İktidara uzanan yerleşik düşünceden itirazcı-ihlalci göçebe düşünceye

Ümit Kardaş

28-06-2023 01:50

Ömer Faruk "Yarabıçak" isimli denemesinde, düşüncenin düşünene hükmetmesi ile düşünenin düşünceye hükmetmesi arasındaki gerilimi, Orhan Pamuk'un 'Benim Adım Kırmızı' isimli romanındaki Doğu minyatürü (nakkaş) ile Batı resminin (ressam) karşılaştırması üzerinden irdelemekte.

Minyatürde derinlik, üslup ve imza yoktur. Işığa yorum katan ve derinlik veren gölge kullanılmaz. Minyatür, "Allah'ın âlemi nasıl gördüğünü nakkaşın aramasıdır". Yaratıcı olan Allah'a eş bir yaratımı, resim yoluyla ortaya koymak günah olarak kabul edilir. Bu durumda artık düşünce düşünene hükmetmekte, nakkaş kendi gördüğü âlemi değil, Allah'ın gördüğü âlemi resmetmeye çalışmaktadır.

"Gölge", gerilimin ana ekseninde yer almakta. İnsanın var olduğu andan itibaren "gölge"si bulunmakta. "Gölge" insan varlığının ilk resmi olarak kültür öncesinden beri var. İmgenin esin kaynağı olan ışıkla birlikte siyah bir leke gibi gözüken "gölge" varlığını ışığa borçlu. Karanlıktan gelen gölge belirsizliktir, ele geçirilemez, ölçülemezdir.

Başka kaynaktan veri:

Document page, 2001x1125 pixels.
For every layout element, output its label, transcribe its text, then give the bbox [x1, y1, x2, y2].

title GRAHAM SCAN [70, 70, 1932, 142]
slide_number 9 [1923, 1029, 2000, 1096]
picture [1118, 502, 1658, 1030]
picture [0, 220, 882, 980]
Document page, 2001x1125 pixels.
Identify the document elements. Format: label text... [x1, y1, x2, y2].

Doğu’nun perspektifsiz=gölge'siz minyatür ile uğraştığı dönemde perspektif ve "gölge" kullanan Leonardo da Vinci, Michelangelo gibi İtalyan ressamları yaptıkları portrelerle resme benzersizlik, derinlik ve çeşitlilik katıyorlardı. Böylece sanatçı Allah'ın gördüğünü değil, kendi gördüğünü resmederken kendini, üslubunu ve eserini benzersiz kılıyor, yani düşünen olarak düşünceye hükmediyordu.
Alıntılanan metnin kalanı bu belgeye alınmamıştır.